Machine-readable hardware designs
★ ★ ★ ★
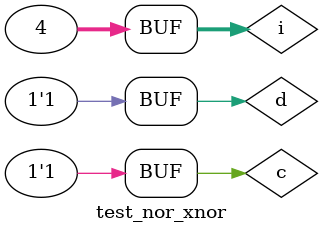
<source format=v>
module test_nor_xnor;
wire e;
reg c,d;
nand_xor rohit(.c(c),.d(d),.e(e));
integer i;
initial begin
c=0;d=0;
for(i=1;i<4;i=i+1)
#20 {c,d}=i;
end
endmodule
</source>
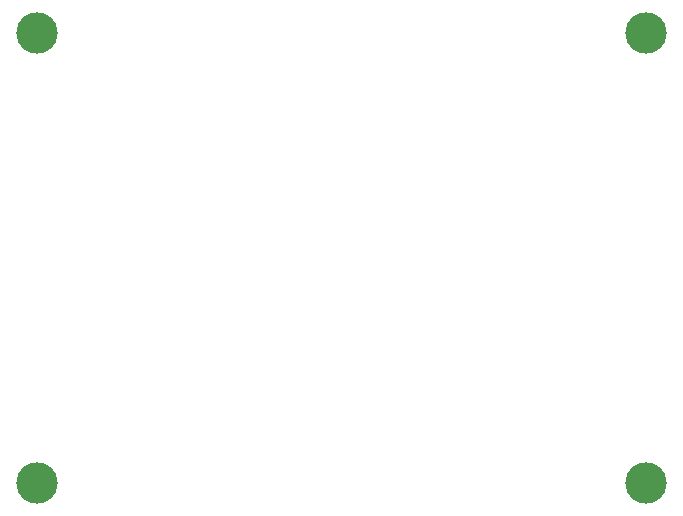
<source format=gtl>
%TF.GenerationSoftware,KiCad,Pcbnew,(5.1.8)-1*%
%TF.CreationDate,2021-03-08T16:17:57+01:00*%
%TF.ProjectId,ZX Diagnostic 2021 FA1,5a582044-6961-4676-9e6f-737469632032,rev?*%
%TF.SameCoordinates,Original*%
%TF.FileFunction,Copper,L1,Top*%
%TF.FilePolarity,Positive*%
%FSLAX46Y46*%
G04 Gerber Fmt 4.6, Leading zero omitted, Abs format (unit mm)*
G04 Created by KiCad (PCBNEW (5.1.8)-1) date 2021-03-08 16:17:57*
%MOMM*%
%LPD*%
G01*
G04 APERTURE LIST*
%TA.AperFunction,ComponentPad*%
%ADD10C,3.500000*%
%TD*%
G04 APERTURE END LIST*
D10*
%TO.P,M1,1*%
%TO.N,Net-(M1-Pad1)*%
X123444000Y-100330000D03*
%TD*%
%TO.P,M2,1*%
%TO.N,Net-(M1-Pad1)*%
X175011000Y-100330000D03*
%TD*%
%TO.P,M3,1*%
%TO.N,Net-(M1-Pad1)*%
X175011000Y-62230000D03*
%TD*%
%TO.P,M4,1*%
%TO.N,Net-(M1-Pad1)*%
X123444000Y-62230000D03*
%TD*%
M02*

</source>
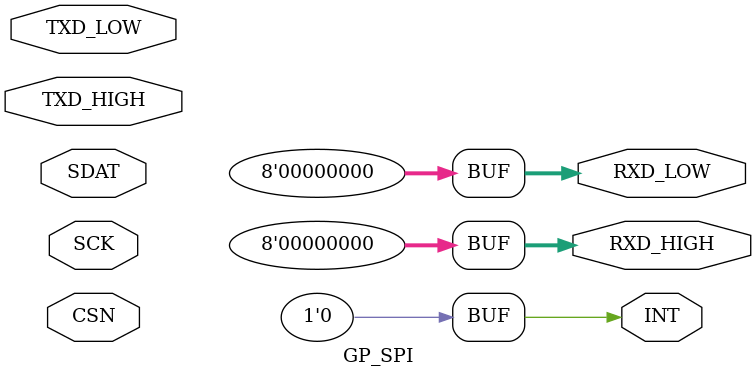
<source format=v>
module GP_SPI(
	input SCK,
	inout SDAT,
	input CSN,
	input[7:0] TXD_HIGH,
	input[7:0] TXD_LOW,
	output reg[7:0] RXD_HIGH,
	output reg[7:0] RXD_LOW,
	output reg INT);
	initial RXD_HIGH = 0;
	initial RXD_LOW = 0;
	initial INT = 0;
	parameter DATA_WIDTH = 8;		
	parameter SPI_CPHA = 0;			
	parameter SPI_CPOL = 0;			
	parameter DIRECTION = "INPUT";	
endmodule
</source>
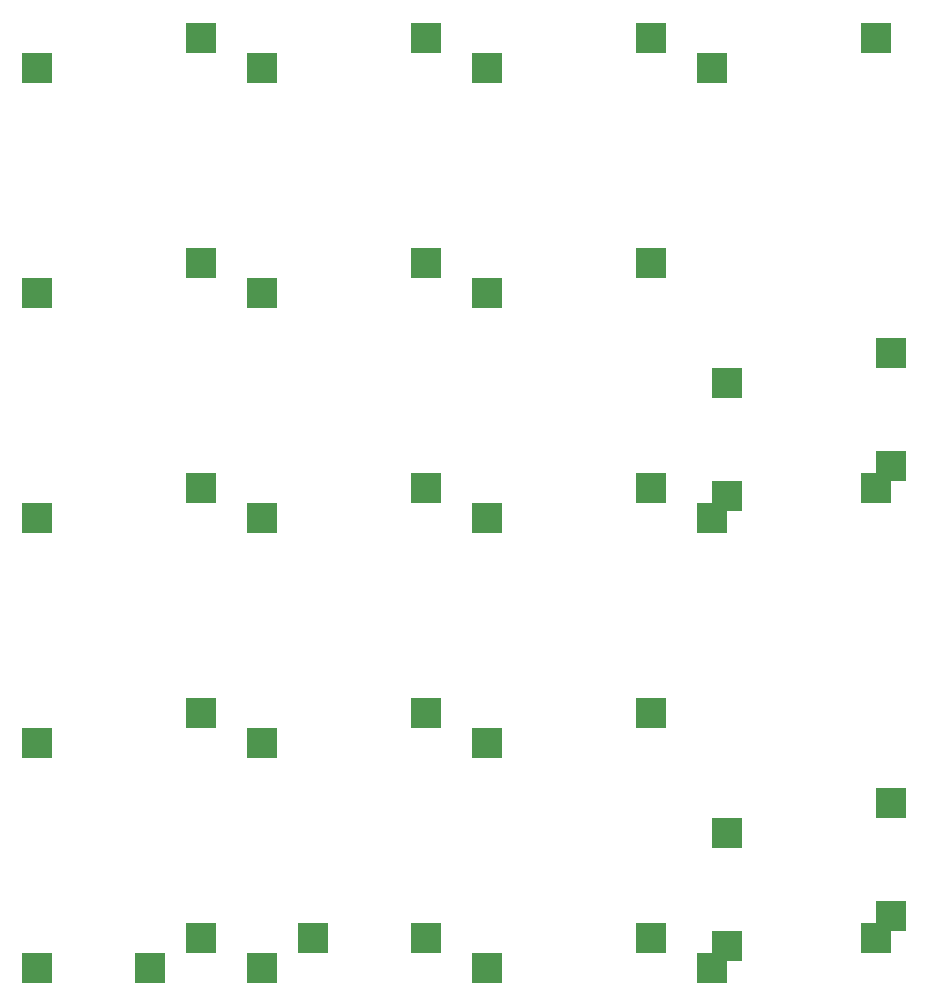
<source format=gbr>
%TF.GenerationSoftware,KiCad,Pcbnew,(5.1.9)-1*%
%TF.CreationDate,2021-08-24T14:53:50+02:00*%
%TF.ProjectId,unWired refernce,756e5769-7265-4642-9072-656665726e63,rev?*%
%TF.SameCoordinates,Original*%
%TF.FileFunction,Paste,Bot*%
%TF.FilePolarity,Positive*%
%FSLAX46Y46*%
G04 Gerber Fmt 4.6, Leading zero omitted, Abs format (unit mm)*
G04 Created by KiCad (PCBNEW (5.1.9)-1) date 2021-08-24 14:53:50*
%MOMM*%
%LPD*%
G01*
G04 APERTURE LIST*
%ADD10R,2.550000X2.500000*%
G04 APERTURE END LIST*
D10*
%TO.C,SW20*%
X116090000Y-122910000D03*
X129940000Y-120370000D03*
%TD*%
%TO.C,SW19*%
X97040000Y-122910000D03*
X110890000Y-120370000D03*
%TD*%
%TO.C,SW18*%
X77990000Y-122910000D03*
X91840000Y-120370000D03*
%TD*%
%TO.C,SW17*%
X58940000Y-122910000D03*
X72790000Y-120370000D03*
%TD*%
%TO.C,SW23*%
X68465000Y-122910000D03*
X82315000Y-120370000D03*
%TD*%
%TO.C,SW22*%
X131210000Y-118465000D03*
X117360000Y-121005000D03*
%TD*%
%TO.C,SW16*%
X117360000Y-111480000D03*
X131210000Y-108940000D03*
%TD*%
%TO.C,SW15*%
X97040000Y-103860000D03*
X110890000Y-101320000D03*
%TD*%
%TO.C,SW14*%
X77990000Y-103860000D03*
X91840000Y-101320000D03*
%TD*%
%TO.C,SW13*%
X58940000Y-103860000D03*
X72790000Y-101320000D03*
%TD*%
%TO.C,SW21*%
X131210000Y-80365000D03*
X117360000Y-82905000D03*
%TD*%
%TO.C,SW12*%
X116090000Y-84810000D03*
X129940000Y-82270000D03*
%TD*%
%TO.C,SW11*%
X97040000Y-84810000D03*
X110890000Y-82270000D03*
%TD*%
%TO.C,SW10*%
X77990000Y-84810000D03*
X91840000Y-82270000D03*
%TD*%
%TO.C,SW9*%
X58940000Y-84810000D03*
X72790000Y-82270000D03*
%TD*%
%TO.C,SW8*%
X131210000Y-70840000D03*
X117360000Y-73380000D03*
%TD*%
%TO.C,SW7*%
X97040000Y-65760000D03*
X110890000Y-63220000D03*
%TD*%
%TO.C,SW6*%
X77990000Y-65760000D03*
X91840000Y-63220000D03*
%TD*%
%TO.C,SW5*%
X58940000Y-65760000D03*
X72790000Y-63220000D03*
%TD*%
%TO.C,SW4*%
X116090000Y-46710000D03*
X129940000Y-44170000D03*
%TD*%
%TO.C,SW3*%
X97040000Y-46710000D03*
X110890000Y-44170000D03*
%TD*%
%TO.C,SW2*%
X77990000Y-46710000D03*
X91840000Y-44170000D03*
%TD*%
%TO.C,SW1*%
X58940000Y-46710000D03*
X72790000Y-44170000D03*
%TD*%
M02*

</source>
★ ★ ★ ★
ABOUT THIS EXERCISE
The answer must be all the lines above that hold the word "Created".

TASK RESPONSE
G04 Created by KiCad (PCBNEW (5.1.8)-1) date 2021-03-08 16:17:57*
G04 Created by KiCad (PCBNEW (5.1.9)-1) date 2021-08-24 14:53:50*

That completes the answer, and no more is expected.